On the map there's an interesting looking road that detours through the Valley of the Gods, but the gas jockey says it's gravel with steep downgrades, so I decide to bypass it. The FZ1 is no dirt bike, especially when fully laden. I turn south on 163 into Monument Valley. For as long as I can remember, I've imagined riding through this evocative dreamscape, drifting between towering crimson castles of sandstone toward an orange sunset melting into the desert floor. Sadly, I hit it at the same time the cold front butts in, hazing the desert air with humidity and whipping sand into the air. And my old nemeses, motor homes, today's desert schooners, are droning across the valley floor in fleets.

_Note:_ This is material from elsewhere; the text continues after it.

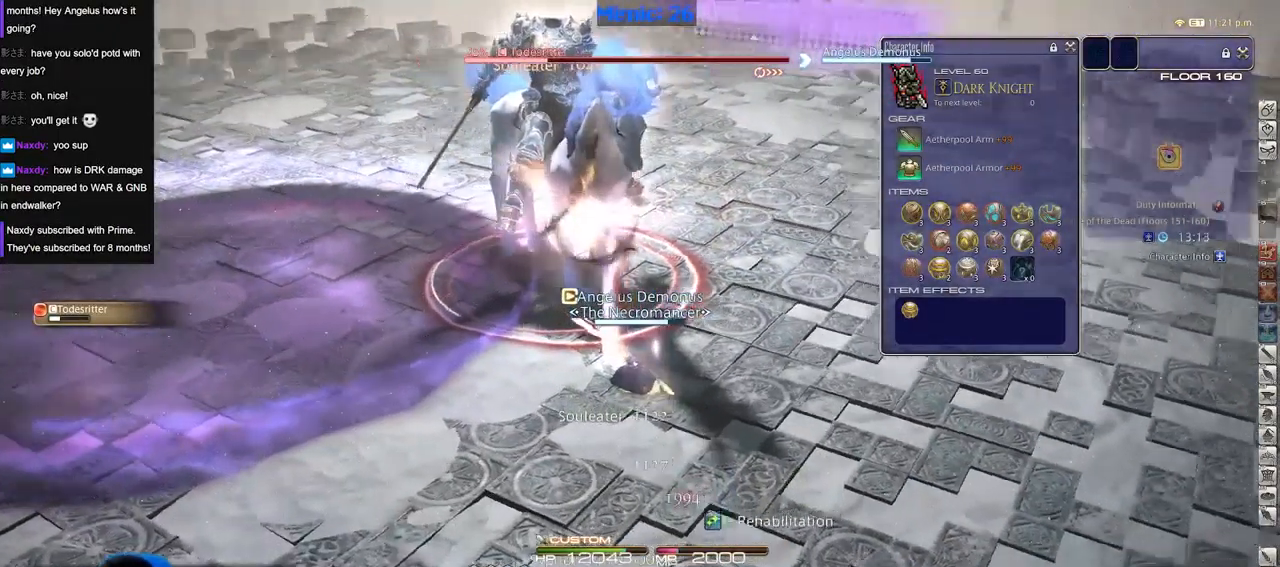
{"keys": [], "events": []}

I park the FZ1 by the roadside and attempt some snaps, but the walloping breeze threatens to upend my tripod and send my camera skittering down the road.

Now inside the Navajo Reservation, I spin into Kayenta, a desperately shabby town of shambling manufactured homes randomly slapped onto a landscape of decaying automobiles. I remember reading once that only 60 percent of all cars ever manufactured in America are accounted for, the rest presumably rot away in farmyards, barns and riverbeds. A goodly portion of them found the way to Kayenta. Scrawny, mangy dogs howl at the tumbleweed bowling across the only signaled intersection. Sad-eyed Indians shuffle along the sidewalk with their heads bent against the breeze. I pull into a gas station alongside a couple of pathetic cars that may soon join the other wrecks scattered around town. Despair and decay are mirrored in the slate-gray sky above.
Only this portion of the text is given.